We first reconstructed 3D motions of the fish through the three-axis acceleration and three-axis angular velocity datasets [see Luinge and Veltink (Luinge and Veltink, 2005) and Noda et al. (Noda et al., 2014) for detailed analysis in which the reconstructed motions were compared with the video images] to investigate mechanical differences of motions among behaviours, and created animations using the 3D editor Blender 2.68 (The Blender Foundation, 2013). Next, the reconstructed 3D animations and video images were observed to identify distinct parameters of each of the feeding behaviours.

The threshold acceleration value was set to 2.0 g, because all the feeding behaviours exceeded the absolute 2.0 g in at least one of the three axes. We included two phases for calculating parameters, as the fast-start behaviours include the initial fast motions (e.g. strike or escape) and the subsequent motions (e.g. swallowing prey, swimming or resting). The different cut-off periods (0.1–3.0 s) and total periods (3–13 s) were tested using the sum of sensitivity and specificity, and 2.1 and 5 s were chosen as the optimal periods (supplementary material Fig. S1). Featured parameters (maximum value, mean, range and standard deviation) were calculated based on the three-axis accelerations and three-axis angular velocities in each phase (supplementary material Table S2). On the basis of the distinct motion of each of the behaviours, these parameters and inter-axial parameters (e.g. ratio of maximum forward acceleration to maximum lateral acceleration) were considered and selected for identification analysis. ANOVA and Tukey–Kramer post hoc tests were used to determine any significant differences in parameters between behaviours.

We chose a uniform sample size for each of the behaviours (n=16) to conduct the identification analysis, because there were no data concerning the occurrence of each of the behaviours in the natural environment. Decision trees were constructed because there was no single parameter that can differentiate each of the feeding behaviours from all other behaviours. The optimal threshold of parameters was obtained from the sum of sensitivity and specificity (Akobeng, 2007; Valenzuela et al., 1997). The sensitivity and specificity represent the rates correctly identified and rejected, respectively, and were calculated as follows: sensitivity=(true positive)/(true positive+false negative) and specificity=(true negative)/(false positive+true negative).
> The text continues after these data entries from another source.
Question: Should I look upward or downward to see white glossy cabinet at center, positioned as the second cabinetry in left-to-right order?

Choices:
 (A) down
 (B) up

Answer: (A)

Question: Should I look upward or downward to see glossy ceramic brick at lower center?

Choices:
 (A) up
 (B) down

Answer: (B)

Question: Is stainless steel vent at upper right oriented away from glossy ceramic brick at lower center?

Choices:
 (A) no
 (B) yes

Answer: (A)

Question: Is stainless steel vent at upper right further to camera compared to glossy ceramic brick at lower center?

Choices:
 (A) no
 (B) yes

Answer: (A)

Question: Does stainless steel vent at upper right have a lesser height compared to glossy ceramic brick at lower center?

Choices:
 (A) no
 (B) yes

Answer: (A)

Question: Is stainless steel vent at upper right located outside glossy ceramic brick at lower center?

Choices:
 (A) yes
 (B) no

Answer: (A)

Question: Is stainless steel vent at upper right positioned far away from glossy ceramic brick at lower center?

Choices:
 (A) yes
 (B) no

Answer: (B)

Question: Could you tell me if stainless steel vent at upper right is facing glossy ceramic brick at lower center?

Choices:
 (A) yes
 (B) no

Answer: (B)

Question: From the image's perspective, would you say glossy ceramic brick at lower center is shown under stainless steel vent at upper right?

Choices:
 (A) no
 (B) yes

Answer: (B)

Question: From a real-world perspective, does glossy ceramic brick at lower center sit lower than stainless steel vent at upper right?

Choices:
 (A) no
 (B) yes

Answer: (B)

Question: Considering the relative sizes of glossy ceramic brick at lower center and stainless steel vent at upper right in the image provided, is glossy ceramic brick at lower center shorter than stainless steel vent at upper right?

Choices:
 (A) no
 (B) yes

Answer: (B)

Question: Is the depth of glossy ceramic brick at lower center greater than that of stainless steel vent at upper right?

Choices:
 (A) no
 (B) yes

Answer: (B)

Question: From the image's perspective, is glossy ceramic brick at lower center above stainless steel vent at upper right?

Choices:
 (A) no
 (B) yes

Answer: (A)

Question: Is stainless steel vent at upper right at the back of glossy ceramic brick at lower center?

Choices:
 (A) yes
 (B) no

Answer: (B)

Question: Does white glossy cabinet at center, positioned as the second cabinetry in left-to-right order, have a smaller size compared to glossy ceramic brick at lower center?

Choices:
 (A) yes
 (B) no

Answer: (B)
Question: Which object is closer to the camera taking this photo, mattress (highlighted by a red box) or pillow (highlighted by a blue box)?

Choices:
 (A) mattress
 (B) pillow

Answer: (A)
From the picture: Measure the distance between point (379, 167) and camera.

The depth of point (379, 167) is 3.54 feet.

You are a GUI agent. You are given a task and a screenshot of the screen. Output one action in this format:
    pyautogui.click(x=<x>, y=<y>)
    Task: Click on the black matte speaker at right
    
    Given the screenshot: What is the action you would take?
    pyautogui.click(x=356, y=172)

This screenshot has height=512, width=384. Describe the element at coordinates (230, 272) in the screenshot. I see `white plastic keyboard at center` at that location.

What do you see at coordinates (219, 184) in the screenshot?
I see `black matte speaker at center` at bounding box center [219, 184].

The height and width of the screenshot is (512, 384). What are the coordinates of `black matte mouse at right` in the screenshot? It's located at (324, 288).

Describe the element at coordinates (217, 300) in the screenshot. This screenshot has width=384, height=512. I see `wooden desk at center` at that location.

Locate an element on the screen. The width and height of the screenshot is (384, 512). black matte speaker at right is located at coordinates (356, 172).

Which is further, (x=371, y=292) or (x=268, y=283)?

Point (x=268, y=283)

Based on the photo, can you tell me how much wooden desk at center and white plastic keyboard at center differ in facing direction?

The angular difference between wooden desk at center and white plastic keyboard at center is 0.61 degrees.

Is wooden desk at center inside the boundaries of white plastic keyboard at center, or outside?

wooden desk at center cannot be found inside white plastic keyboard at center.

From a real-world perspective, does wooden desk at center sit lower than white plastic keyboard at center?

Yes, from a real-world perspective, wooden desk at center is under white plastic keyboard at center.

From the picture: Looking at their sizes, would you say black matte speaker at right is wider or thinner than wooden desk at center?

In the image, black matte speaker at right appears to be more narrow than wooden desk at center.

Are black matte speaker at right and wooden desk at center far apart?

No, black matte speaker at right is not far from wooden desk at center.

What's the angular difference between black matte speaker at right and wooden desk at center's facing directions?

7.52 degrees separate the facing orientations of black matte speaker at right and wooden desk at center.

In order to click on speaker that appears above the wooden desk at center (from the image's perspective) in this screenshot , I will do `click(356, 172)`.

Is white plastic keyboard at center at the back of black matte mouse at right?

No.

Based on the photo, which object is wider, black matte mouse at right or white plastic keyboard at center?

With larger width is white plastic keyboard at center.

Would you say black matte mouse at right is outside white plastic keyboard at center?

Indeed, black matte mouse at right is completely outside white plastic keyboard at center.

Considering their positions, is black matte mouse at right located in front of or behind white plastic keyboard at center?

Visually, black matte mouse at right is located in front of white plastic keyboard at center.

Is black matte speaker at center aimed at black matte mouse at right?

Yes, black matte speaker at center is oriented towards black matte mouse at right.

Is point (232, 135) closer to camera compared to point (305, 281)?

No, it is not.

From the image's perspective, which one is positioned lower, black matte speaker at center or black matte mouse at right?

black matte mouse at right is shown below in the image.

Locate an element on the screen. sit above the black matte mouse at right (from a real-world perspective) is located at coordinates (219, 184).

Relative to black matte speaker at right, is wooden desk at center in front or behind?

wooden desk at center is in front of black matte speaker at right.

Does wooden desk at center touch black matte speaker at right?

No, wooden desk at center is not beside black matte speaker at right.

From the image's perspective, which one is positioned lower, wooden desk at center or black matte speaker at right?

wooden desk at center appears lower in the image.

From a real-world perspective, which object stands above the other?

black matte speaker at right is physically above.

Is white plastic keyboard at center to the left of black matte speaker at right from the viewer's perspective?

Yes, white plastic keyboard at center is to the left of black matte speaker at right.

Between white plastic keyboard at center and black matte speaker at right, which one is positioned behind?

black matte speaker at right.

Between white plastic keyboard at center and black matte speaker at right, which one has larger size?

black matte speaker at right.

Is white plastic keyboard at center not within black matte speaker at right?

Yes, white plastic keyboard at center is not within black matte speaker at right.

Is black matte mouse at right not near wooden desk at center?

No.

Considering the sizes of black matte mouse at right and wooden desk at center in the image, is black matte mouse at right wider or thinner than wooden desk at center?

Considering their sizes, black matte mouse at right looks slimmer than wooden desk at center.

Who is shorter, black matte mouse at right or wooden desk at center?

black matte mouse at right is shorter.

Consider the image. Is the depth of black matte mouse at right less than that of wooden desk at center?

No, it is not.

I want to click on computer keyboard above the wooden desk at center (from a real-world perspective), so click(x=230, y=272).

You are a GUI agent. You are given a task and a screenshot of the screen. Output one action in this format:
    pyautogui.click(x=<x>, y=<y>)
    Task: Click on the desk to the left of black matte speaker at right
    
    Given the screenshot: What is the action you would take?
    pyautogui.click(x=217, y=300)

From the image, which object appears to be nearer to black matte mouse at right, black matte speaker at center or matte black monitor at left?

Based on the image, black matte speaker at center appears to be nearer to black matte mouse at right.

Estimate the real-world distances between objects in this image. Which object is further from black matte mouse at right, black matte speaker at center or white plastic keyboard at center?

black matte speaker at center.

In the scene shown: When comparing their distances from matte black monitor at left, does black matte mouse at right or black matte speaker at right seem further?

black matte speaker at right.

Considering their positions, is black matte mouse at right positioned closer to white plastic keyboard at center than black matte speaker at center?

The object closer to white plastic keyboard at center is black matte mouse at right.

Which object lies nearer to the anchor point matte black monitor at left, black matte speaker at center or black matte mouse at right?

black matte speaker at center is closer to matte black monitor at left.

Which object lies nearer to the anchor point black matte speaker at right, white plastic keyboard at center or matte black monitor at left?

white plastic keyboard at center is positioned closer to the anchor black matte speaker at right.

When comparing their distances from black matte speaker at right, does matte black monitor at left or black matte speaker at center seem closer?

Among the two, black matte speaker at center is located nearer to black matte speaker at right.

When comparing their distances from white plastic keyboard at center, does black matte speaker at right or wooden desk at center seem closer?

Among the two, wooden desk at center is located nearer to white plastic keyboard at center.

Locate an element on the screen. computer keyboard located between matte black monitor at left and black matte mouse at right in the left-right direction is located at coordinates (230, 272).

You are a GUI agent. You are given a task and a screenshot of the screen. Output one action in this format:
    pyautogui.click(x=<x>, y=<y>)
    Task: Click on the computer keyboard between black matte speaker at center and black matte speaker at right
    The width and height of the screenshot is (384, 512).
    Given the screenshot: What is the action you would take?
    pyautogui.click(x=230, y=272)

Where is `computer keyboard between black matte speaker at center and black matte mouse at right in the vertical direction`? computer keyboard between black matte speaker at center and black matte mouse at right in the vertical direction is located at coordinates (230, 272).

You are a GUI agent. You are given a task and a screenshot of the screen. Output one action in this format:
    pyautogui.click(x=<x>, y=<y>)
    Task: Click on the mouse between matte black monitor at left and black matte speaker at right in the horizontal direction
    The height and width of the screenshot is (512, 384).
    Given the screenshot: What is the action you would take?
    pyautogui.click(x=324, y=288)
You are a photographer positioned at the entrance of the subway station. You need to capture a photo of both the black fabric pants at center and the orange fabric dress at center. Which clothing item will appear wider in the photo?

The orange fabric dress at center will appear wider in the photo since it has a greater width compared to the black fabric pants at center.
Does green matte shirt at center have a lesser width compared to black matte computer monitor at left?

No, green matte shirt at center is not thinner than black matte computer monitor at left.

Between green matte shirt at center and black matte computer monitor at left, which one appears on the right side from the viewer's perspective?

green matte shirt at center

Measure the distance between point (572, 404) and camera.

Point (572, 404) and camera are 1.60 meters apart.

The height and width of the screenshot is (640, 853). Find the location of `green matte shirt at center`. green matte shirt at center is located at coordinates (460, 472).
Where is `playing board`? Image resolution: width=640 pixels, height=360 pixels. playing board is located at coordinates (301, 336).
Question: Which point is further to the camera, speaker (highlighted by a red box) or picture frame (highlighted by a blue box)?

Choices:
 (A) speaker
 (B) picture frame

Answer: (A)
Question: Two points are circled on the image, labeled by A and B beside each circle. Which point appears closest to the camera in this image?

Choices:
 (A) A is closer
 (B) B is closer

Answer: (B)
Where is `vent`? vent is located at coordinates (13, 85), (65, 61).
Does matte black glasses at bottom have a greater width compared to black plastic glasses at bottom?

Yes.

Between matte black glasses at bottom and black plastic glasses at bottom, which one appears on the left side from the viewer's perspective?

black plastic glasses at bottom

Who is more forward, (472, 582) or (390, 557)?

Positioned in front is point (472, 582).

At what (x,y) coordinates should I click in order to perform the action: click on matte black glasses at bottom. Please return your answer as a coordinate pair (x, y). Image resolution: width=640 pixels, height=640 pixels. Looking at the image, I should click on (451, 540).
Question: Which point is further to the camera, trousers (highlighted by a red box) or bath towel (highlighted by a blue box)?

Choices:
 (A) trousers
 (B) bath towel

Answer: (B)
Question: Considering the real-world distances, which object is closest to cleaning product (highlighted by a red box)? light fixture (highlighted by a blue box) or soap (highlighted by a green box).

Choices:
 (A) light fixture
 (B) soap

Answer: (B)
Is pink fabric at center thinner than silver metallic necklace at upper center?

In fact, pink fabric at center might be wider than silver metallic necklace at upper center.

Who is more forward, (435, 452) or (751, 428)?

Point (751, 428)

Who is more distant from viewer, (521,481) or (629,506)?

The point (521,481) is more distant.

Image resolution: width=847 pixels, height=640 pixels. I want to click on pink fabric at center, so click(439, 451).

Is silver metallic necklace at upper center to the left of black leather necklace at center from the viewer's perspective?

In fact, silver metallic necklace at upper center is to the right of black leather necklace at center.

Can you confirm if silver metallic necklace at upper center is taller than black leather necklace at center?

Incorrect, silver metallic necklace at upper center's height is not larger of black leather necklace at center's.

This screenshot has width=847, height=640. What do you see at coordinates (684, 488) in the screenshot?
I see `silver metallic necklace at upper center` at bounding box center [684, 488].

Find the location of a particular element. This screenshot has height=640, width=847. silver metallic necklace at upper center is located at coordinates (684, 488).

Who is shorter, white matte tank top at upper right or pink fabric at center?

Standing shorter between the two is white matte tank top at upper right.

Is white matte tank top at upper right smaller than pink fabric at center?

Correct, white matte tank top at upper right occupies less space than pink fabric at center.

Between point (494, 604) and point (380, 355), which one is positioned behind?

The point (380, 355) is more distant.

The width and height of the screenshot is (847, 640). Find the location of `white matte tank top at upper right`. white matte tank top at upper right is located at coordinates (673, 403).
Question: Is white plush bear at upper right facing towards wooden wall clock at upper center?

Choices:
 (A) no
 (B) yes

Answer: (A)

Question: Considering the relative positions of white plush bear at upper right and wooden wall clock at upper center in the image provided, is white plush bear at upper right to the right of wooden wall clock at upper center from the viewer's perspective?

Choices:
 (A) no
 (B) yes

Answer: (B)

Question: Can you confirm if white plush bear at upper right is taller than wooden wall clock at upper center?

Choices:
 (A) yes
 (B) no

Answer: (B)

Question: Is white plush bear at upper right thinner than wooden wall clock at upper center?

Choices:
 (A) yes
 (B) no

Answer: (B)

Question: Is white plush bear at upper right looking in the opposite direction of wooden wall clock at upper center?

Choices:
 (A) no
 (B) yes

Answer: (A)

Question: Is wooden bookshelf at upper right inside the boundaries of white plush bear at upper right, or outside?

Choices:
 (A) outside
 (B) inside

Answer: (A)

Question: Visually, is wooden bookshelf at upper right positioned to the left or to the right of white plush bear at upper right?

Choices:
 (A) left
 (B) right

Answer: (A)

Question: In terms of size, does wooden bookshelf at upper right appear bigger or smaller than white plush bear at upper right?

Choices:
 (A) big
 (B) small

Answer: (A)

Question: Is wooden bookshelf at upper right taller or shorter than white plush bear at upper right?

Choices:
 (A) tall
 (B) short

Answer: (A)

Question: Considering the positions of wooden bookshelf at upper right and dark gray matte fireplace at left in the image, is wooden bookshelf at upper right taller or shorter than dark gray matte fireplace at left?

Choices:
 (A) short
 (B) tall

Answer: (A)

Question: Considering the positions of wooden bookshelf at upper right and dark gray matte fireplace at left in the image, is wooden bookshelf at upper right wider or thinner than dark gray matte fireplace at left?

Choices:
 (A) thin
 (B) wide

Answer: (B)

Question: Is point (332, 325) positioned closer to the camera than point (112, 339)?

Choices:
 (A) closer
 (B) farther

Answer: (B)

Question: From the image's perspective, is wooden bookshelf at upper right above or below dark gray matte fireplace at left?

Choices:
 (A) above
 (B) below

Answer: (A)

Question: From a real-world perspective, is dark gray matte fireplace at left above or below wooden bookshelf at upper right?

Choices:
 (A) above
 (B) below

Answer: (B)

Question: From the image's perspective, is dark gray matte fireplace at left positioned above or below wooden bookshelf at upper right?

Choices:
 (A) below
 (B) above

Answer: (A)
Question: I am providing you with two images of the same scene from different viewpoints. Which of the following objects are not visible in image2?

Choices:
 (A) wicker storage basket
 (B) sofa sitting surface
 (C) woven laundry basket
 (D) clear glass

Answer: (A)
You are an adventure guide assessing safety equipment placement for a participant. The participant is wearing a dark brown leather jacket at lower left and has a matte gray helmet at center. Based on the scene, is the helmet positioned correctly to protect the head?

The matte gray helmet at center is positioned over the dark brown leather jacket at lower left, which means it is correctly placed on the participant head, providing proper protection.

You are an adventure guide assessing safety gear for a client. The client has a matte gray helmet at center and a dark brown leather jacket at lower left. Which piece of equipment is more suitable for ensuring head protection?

The criterion (sum of sensitivity and specificity) is based on the concept that the optimal threshold should strike a balance between the high true identification rate and low false identification rate of the target event (Akobeng, 2007). We first used the same data set for deriving the decision tree algorithm and for testing identification success. Then, a more conservative cross-validation test was employed, in which we derived the decision tree algorithm from five individuals at a time and then tested identification success on the remaining individual. All the data analyses were performed using R 3.0.1 (R Foundation for Statistical Computing, Vienna, Austria) (see supplementary material Script 1 for the custom-made program).

We thank K. Teruya and staff at the Research Center for Sub-tropical Fisheries, Seikai National Fisheries Research Institute, Fisheries Research Agency, for their help in rearing experimental animals. We also thank G. N. Nishihara and two anonymous reviewers for constructive comments that substantially improved the manuscript.